帰ってくると綺麗だった庭のあちこちにウンコやションベン、その匂い・・・
だんだん我が家が「スラム化」してゆくのが判りました。
震災の閉塞感もあり、私も戸惑っていました。カズもそうだったでしょう。
しかしやはり犬は可愛い。無駄吠えを怒ったあとでも、ハグして「よしよし」と愛情を込めて・・・
我がままで、人の言う事を聞くと言う事はありませんでしたが、そういう風に育っちゃったんだから仕方ないという感じで可愛がっていました。
少しずつ、時間をかけ互いを理解をしていきました。
しかし、高齢と言う事もあり、病魔は確実に身体を蝕んでいたのでしょう。
引き取ってから数日後、てんかん持ちである事が判り、定期的に発作が出るようになりました。
動物病院で処方された発作用の薬は飲んでおり、リズミカルに歩く姿からは死期が近付いているとは思いもよりませんでした。

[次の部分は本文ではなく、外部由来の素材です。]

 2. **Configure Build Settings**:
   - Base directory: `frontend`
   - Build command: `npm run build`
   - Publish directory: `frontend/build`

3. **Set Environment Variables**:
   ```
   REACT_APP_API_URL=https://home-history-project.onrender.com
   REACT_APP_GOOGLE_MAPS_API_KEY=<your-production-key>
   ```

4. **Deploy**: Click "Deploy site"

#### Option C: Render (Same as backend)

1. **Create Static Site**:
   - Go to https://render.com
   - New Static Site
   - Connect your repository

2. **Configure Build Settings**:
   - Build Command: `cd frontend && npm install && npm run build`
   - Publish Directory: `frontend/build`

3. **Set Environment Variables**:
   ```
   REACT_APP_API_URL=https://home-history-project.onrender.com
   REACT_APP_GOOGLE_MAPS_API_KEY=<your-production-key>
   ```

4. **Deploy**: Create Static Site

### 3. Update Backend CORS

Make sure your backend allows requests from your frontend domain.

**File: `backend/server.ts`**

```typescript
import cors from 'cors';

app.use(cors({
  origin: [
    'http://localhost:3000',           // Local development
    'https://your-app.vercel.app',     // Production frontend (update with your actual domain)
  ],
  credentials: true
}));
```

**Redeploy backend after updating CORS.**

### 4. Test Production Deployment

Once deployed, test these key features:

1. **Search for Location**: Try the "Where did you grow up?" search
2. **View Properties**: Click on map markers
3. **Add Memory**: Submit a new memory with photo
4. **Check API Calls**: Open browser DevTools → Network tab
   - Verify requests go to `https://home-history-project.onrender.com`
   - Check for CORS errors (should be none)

今日、私が庭木の手入れの片づけをしていると、昼寝をしているカズが足をバタバタさせはじめました。
てんかん発作のパターンです。発作を起こした際は暴れて怪我をしてしまうので、手足を押さえつけておかなくてはなりません。ヘルニアのため腰が凄く痛かったのですが、こちらも必死で頑張ります。
しかし、今日の発作は今までにない特別長い発作でした。
30分以上痙攣が続き、脱糞、放尿、泡吹きも伴いました。
嫁は中学校のバザーに行っていて、手を借りられません。(しかも歩きで行っておりすぐに帰宅できない状態)

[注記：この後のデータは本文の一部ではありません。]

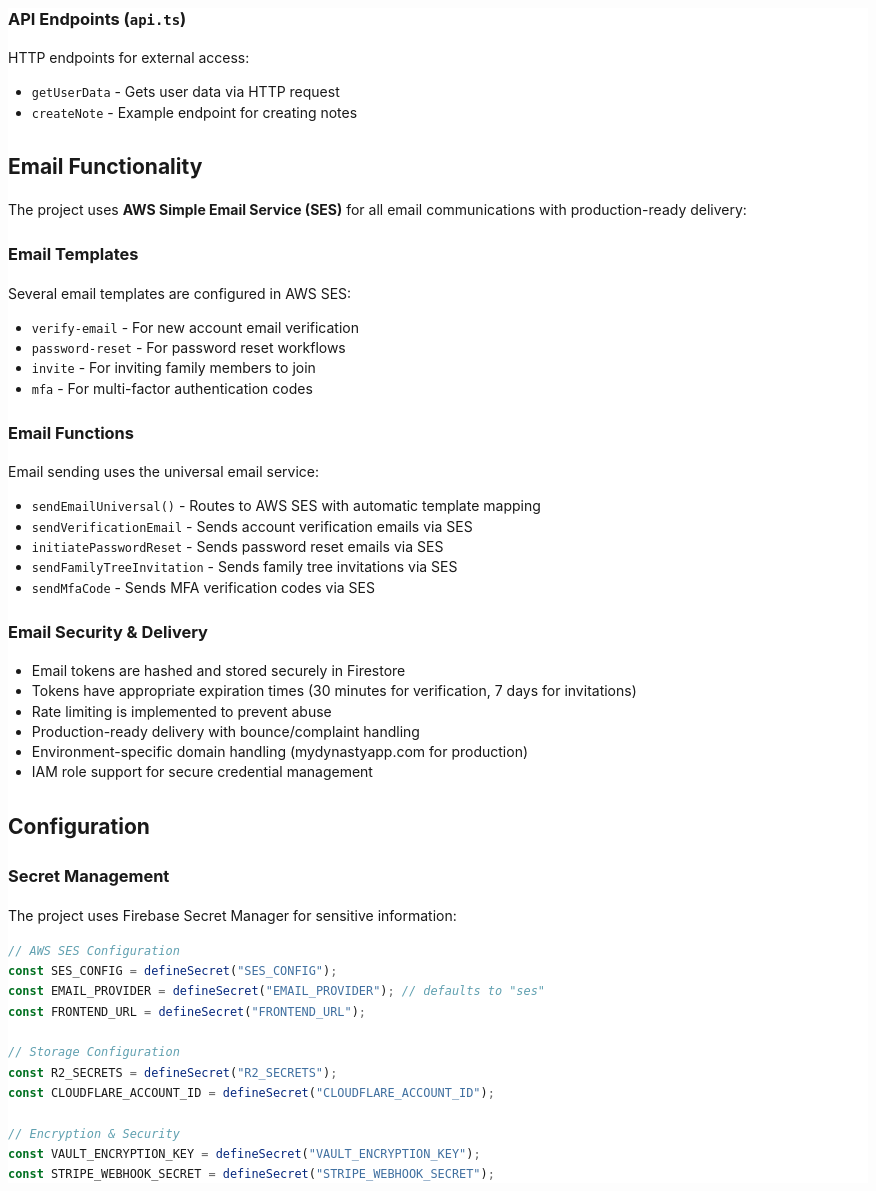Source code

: ### API Endpoints (`api.ts`)

HTTP endpoints for external access:
- `getUserData` - Gets user data via HTTP request
- `createNote` - Example endpoint for creating notes

## Email Functionality

The project uses **AWS Simple Email Service (SES)** for all email communications with production-ready delivery:

### Email Templates
Several email templates are configured in AWS SES:
- `verify-email` - For new account email verification
- `password-reset` - For password reset workflows  
- `invite` - For inviting family members to join
- `mfa` - For multi-factor authentication codes

### Email Functions
Email sending uses the universal email service:
- `sendEmailUniversal()` - Routes to AWS SES with automatic template mapping
- `sendVerificationEmail` - Sends account verification emails via SES
- `initiatePasswordReset` - Sends password reset emails via SES
- `sendFamilyTreeInvitation` - Sends family tree invitations via SES
- `sendMfaCode` - Sends MFA verification codes via SES

### Email Security & Delivery
- Email tokens are hashed and stored securely in Firestore
- Tokens have appropriate expiration times (30 minutes for verification, 7 days for invitations)
- Rate limiting is implemented to prevent abuse
- Production-ready delivery with bounce/complaint handling
- Environment-specific domain handling (mydynastyapp.com for production)
- IAM role support for secure credential management

## Configuration

### Secret Management

The project uses Firebase Secret Manager for sensitive information:

```typescript
// AWS SES Configuration
const SES_CONFIG = defineSecret("SES_CONFIG");
const EMAIL_PROVIDER = defineSecret("EMAIL_PROVIDER"); // defaults to "ses"
const FRONTEND_URL = defineSecret("FRONTEND_URL");

// Storage Configuration
const R2_SECRETS = defineSecret("R2_SECRETS");
const CLOUDFLARE_ACCOUNT_ID = defineSecret("CLOUDFLARE_ACCOUNT_ID");

// Encryption & Security
const VAULT_ENCRYPTION_KEY = defineSecret("VAULT_ENCRYPTION_KEY");
const STRIPE_WEBHOOK_SECRET = defineSecret("STRIPE_WEBHOOK_SECRET");
```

しかし明らかにいつもと違う長い発作、こっちも焦って電話口で嫁に「全速力で走って帰ってこい!!」と怒鳴りました。
嫁が着いた頃にはこっちも疲労困憊、腰痛でヘトヘトの状態で、嫁にカズを病院に連れて行ってもらいました。
てんかん発作が始まると、意識不明になります。そのままの状態で先生に診てもらうと、結論から言うと脳腫瘍で、最初のてんかん発作からの周期から考えて、今夜がヤマだろうと言われました。
判りませんでしたがてんかんも、要するに脳腫瘍からきていた症状のようです。
その後、病院で点滴や注射等してもらったのですが、呼吸が小さくなってゆき、意識不明のまま永眠しました。
それを聞いた時、カズの子犬の頃の姿や子供だった頃の姿、豊間の海風の寒さに耐える姿、そしてこの半年の最期の共同生活の事を考え、涙があふれました。
冷たくなったカズを何度も何度も、なでてやりました。
カズ、ここでの暮らしは楽しかったかい?
食べ物は美味しかったかい?
お散歩は楽しかったかい?
お風呂は気持ち良かったかい?
カズ、もう寝る時間だよ・・・
命の終わりがこんなにもあっけなく、はかないなんて、ただ涙しかでません。
私は、カズの余生になにがしかの貢献が出来たでしょうか。
幸せな余生だったのだろうか。
カズ、ありがとう。それだけだ。でも寂しくてたまらない気持になる。
経験した事の無いような喪失感、虚脱感に襲われ、無気力になっていた時、兄からメールが届きました。
「ペットは飼い主と過ごした日々に感謝しているという」
この簡潔な励ましで、少し気が楽になりました。